I have a silver cuff bracelet. I wear it every day, for reasons I’ll explain some other time. On the front, facing me, stamped in quirky lettering, it says “breathe”. A reminder, to myself, to stop when stress overwhelms me, to pause even when life is good, and center, be. Breathe.

It’s good advice. I heartily recommend you adopt it, especially as it seems to be needed. Just breathe, people. Just breathe.

4 comments

  1. The vast majority of bloggers out there are responsible correspondents doing fine work in niche reporting fields like Gilmore Girl fan fiction, or cute things their cats do, or photoshopped images of the Gilmore Girls as cats. That’s great. Where I draw the line is with these attack-bloggers. Just someone with a computer who gathers, collates and publishes accurate information that is then read by the general public. They have no credibility. All they have is facts. Spare me.

  2. As someone who hasn’t known you what I would consider a long time, but has been able to watch you through a transformative period, I think many people meeting you now assume you have always been the confidente, successful person you present as. The trials and tribulations which make us who we are and, to ourselves, seem integral to us are most often invisible to those who did not experience them with us.

    People also have a tendancy to think they know everything about those who surround them. The extreme of this is scene in celebrity fans who believe, after reading each and every article they can about their chosen idol, they have intimate knowledge. With the emergence of blogs and the greater interaction between a figure and their fans, these lines become further blurred. Such open diaries (and were ‘blogs not once known as online diaries?) do, obviously, provide further windows, but they are still a filtered view.

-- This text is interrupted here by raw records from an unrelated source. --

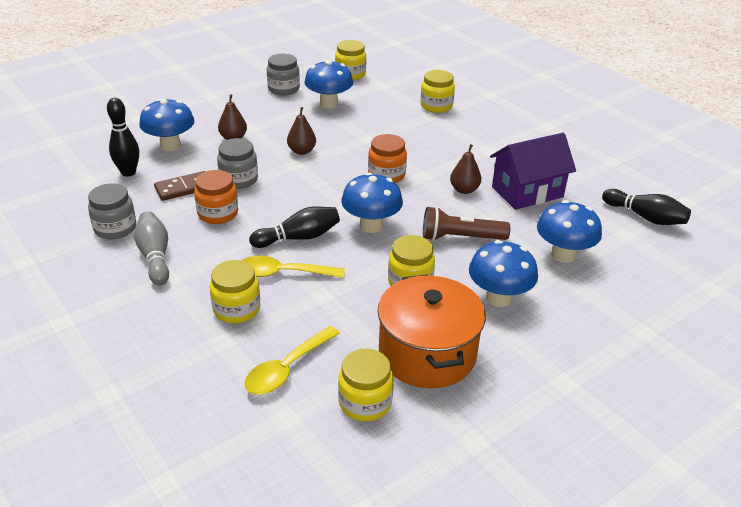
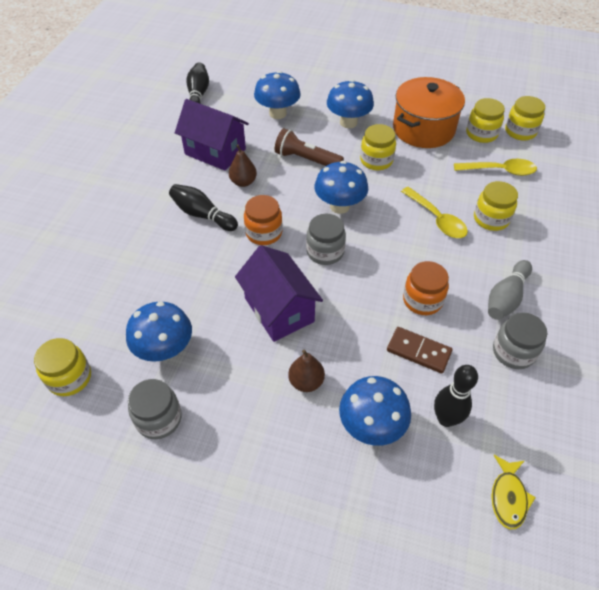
camera: 125 degrees left, 15 degrees up
grey jar [217,138,258,189] -> grey jar moved to [306,214,346,265]
black bowling pin [249,207,340,248] -> black bowling pin moved to [169,184,238,231]
brown pear [287,107,316,155] -> purple house [235,245,323,342]
yellow jar [420,70,455,113] -> yellow jar moved to [505,96,545,141]
brown flashlight [423,206,510,241] -> brown flashlight turned 150 degrees clockwise [275,128,344,166]
none -> yellow fish [492,455,536,529]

    Furthermore I tend to believe the large majority of people view the world through a self-centric vantage point. Thus even when reading about the lives of others a part of us is working to see how it fits into our lives. This makes it simple for you to write about something that happened a year ago and others to try to relate it to what may be happening between you and them in the present.

    Much time could be saved if we all realised we mostly have no idea what anyone else is talking about.

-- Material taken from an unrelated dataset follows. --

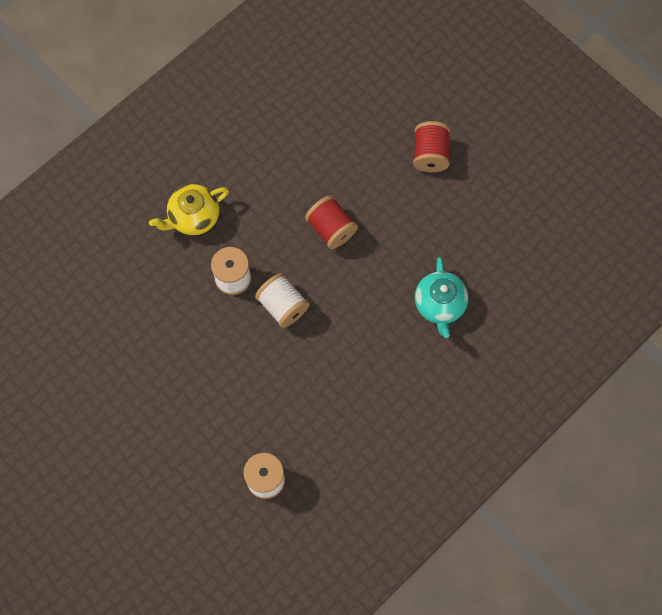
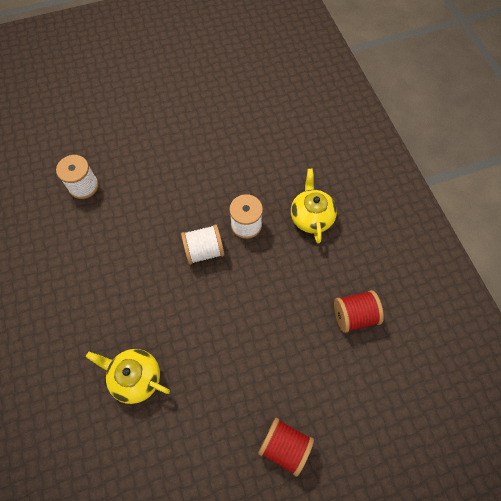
camera: 115 degrees right, 5 degrees down
red spool [305,195,358,249] -> red spool moved to [334,290,384,333]
turquoise teapot [415,257,468,338] -> yellow teapot [86,349,170,404]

  3. You should see my eyebrows inch up with that description of me! ๐Ÿ˜‰ But I think you’re probably right, in that the fact that how others see me and how I see myself is certainly at great and (currently) wildly amusing odds with one another. And the very simple and plain fact of the matter is, I’ve known you longer than basically anyone but my family, at this point – a potentially sad commentary on my life, but there it is. Everyone else is reading me referencing things that happened years ago, thinking I must be talking about yesterday, and try to tie together pieces that couldn’t be stuck together with superglue.

    even when reading about the lives of others a part of us is working to see how it fits into our lives. This makes it simple for you to write about something that happened a year ago and others to try to relate it to what may be happening between you and them in the present.
    Yeah – or relate it between me and other people. (Hence taking down the “cast” page until I can rework it into something a bit more appropriate for where I am in life right now.) It’s sort of funny, but I often find my reaction being something along the lines of “…believe it or not, I know more people than just the people we mutually know, and my life doesn’t revolve around you.”

    Gets me into trouble, though – definite double standard. On the one hand, I get irritated when people assume and act without talking to me, on the other I get irritated when people become very concerned over something not worth being concerned about.

    Much time could be saved if we all realised we mostly have no idea what anyone else is talking about.
    Funny – Lisa said almost the exact same thing earlier this week.